I’m trying to compile an ONNX model with TVM on CUDA GPU. When I enable the cublas BYOC, the saved file’s size doubles. Here is the script I use, for simplicity, I did not enable auto/meta scheduler and simply use the default schedule.
import argparse
import os.path as osp
import onnx
import tvm
from tvm import relay
def run(prefix):
onnx_model = onnx.load(osp.join(prefix, "model.onnx"))
mod, params = relay.frontend.from_onnx(onnx_model)
if args.cublas:
from tvm.relay.op.contrib.cublas import pattern_table
seq = tvm.transform.Sequential(
[
relay.transform.InferType(),
relay.transform.MergeComposite(pattern_table()),
relay.transform.AnnotateTarget("cublas"),
relay.transform.PartitionGraph(bind_constants=False),
relay.transform.InferType(),
]
)
mod = seq(mod)
with tvm.transform.PassContext(3):
factory = relay.build(mod, tvm.target.cuda(arch="sm_70"), params=params)

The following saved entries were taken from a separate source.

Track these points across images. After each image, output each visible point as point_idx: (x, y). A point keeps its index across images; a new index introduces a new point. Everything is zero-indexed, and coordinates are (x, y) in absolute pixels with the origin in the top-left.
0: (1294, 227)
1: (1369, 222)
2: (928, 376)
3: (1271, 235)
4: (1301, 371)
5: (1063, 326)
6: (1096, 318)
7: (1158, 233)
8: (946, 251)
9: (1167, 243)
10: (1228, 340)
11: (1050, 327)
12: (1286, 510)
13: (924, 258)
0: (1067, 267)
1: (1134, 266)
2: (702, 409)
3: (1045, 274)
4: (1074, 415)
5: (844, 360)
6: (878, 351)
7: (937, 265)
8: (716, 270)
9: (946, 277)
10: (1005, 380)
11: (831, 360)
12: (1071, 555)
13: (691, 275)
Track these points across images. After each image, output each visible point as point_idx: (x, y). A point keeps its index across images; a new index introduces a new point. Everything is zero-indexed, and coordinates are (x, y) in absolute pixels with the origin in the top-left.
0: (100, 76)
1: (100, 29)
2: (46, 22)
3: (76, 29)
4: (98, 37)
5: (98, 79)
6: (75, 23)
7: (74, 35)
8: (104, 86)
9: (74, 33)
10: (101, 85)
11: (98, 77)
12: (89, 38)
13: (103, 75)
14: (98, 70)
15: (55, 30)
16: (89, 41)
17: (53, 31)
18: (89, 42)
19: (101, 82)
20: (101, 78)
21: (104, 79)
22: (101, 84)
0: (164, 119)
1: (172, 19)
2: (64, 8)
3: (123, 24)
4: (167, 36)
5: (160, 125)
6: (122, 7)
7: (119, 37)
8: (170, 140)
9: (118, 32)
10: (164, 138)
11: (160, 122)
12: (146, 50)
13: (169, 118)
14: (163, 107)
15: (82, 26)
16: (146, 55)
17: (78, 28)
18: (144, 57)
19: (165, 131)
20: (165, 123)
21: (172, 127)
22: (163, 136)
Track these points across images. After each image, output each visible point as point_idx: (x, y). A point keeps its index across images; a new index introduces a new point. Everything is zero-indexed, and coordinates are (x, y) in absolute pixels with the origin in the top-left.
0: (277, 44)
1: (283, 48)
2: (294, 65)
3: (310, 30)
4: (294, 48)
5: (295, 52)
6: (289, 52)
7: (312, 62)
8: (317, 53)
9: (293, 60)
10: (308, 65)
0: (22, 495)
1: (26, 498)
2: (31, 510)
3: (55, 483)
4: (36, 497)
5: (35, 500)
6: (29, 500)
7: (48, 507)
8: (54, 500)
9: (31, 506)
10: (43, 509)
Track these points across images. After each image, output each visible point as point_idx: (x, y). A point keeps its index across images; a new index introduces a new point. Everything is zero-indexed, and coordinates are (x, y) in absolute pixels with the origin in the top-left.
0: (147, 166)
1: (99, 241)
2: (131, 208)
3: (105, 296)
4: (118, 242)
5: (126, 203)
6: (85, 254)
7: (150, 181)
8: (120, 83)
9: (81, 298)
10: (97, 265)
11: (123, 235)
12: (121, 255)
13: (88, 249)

factory.export_library(osp.join(prefix, "model.so"))
if __name__ == "__main__":
parser = argparse.ArgumentParser()
parser.add_argument('prefix', type=str)
parser.add_argument('--cublas', action="store_true")
args = parser.parse_args()
run(args.prefix)
After running, I get a shared lib that is twice the size of the original onnx file.
I also tried to save the lib, params and graph_json seperately, but the total size does not change. But if I don’t use the cublas BYOC, the saved .so file size can match the onnx file size correctly. What is the possible reason for this?